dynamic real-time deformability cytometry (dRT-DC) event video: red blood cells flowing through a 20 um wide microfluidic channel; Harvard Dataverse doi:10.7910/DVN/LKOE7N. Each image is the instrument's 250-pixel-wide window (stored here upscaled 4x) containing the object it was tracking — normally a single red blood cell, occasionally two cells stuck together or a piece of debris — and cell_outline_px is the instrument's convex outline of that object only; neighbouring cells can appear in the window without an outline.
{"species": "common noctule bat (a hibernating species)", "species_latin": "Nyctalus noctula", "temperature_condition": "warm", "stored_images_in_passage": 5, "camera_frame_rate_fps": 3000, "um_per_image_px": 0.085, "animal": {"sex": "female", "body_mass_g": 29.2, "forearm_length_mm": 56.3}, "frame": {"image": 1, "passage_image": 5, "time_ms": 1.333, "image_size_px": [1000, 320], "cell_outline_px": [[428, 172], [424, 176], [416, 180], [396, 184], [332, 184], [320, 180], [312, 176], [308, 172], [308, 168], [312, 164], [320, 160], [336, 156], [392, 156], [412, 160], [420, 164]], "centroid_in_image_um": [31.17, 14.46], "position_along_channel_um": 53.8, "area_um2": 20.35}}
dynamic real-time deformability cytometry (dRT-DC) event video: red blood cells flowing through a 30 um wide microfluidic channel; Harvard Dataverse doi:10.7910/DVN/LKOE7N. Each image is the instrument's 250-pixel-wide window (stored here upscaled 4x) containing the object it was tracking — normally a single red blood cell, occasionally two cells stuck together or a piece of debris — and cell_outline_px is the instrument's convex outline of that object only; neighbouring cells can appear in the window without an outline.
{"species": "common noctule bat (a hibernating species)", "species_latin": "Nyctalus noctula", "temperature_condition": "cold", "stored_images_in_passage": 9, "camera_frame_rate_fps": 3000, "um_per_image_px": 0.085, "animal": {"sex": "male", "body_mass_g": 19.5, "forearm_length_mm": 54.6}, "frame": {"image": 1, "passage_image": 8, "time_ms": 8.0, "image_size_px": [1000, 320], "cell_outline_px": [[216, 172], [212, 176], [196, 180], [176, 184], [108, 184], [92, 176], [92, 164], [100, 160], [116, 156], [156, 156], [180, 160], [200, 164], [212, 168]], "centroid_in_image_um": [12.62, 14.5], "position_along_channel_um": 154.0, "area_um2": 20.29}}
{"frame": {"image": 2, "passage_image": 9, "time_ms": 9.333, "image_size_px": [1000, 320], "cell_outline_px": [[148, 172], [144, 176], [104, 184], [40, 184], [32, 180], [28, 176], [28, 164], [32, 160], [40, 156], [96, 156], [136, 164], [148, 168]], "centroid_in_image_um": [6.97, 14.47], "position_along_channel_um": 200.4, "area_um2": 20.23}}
_ _ _ _ _
- WHAT NEEDS TO BE DONE: Repeat exactly the lines starting at the line with "through a 30" and ending with the final line of the entries. Include nothing else.

- FINISHED ANSWER:
dynamic real-time deformability cytometry (dRT-DC) event video: red blood cells flowing through a 30 um wide microfluidic channel; Harvard Dataverse doi:10.7910/DVN/LKOE7N. Each image is the instrument's 250-pixel-wide window (stored here upscaled 4x) containing the object it was tracking — normally a single red blood cell, occasionally two cells stuck together or a piece of debris — and cell_outline_px is the instrument's convex outline of that object only; neighbouring cells can appear in the window without an outline.
{"species": "common noctule bat (a hibernating species)", "species_latin": "Nyctalus noctula", "temperature_condition": "cold", "stored_images_in_passage": 9, "camera_frame_rate_fps": 3000, "um_per_image_px": 0.085, "animal": {"sex": "male", "body_mass_g": 19.5, "forearm_length_mm": 54.6}, "frame": {"image": 1, "passage_image": 8, "time_ms": 8.0, "image_size_px": [1000, 320], "cell_outline_px": [[216, 172], [212, 176], [196, 180], [176, 184], [108, 184], [92, 176], [92, 164], [100, 160], [116, 156], [156, 156], [180, 160], [200, 164], [212, 168]], "centroid_in_image_um": [12.62, 14.5], "position_along_channel_um": 154.0, "area_um2": 20.29}}
{"frame": {"image": 2, "passage_image": 9, "time_ms": 9.333, "image_size_px": [1000, 320], "cell_outline_px": [[148, 172], [144, 176], [104, 184], [40, 184], [32, 180], [28, 176], [28, 164], [32, 160], [40, 156], [96, 156], [136, 164], [148, 168]], "centroid_in_image_um": [6.97, 14.47], "position_along_channel_um": 200.4, "area_um2": 20.23}}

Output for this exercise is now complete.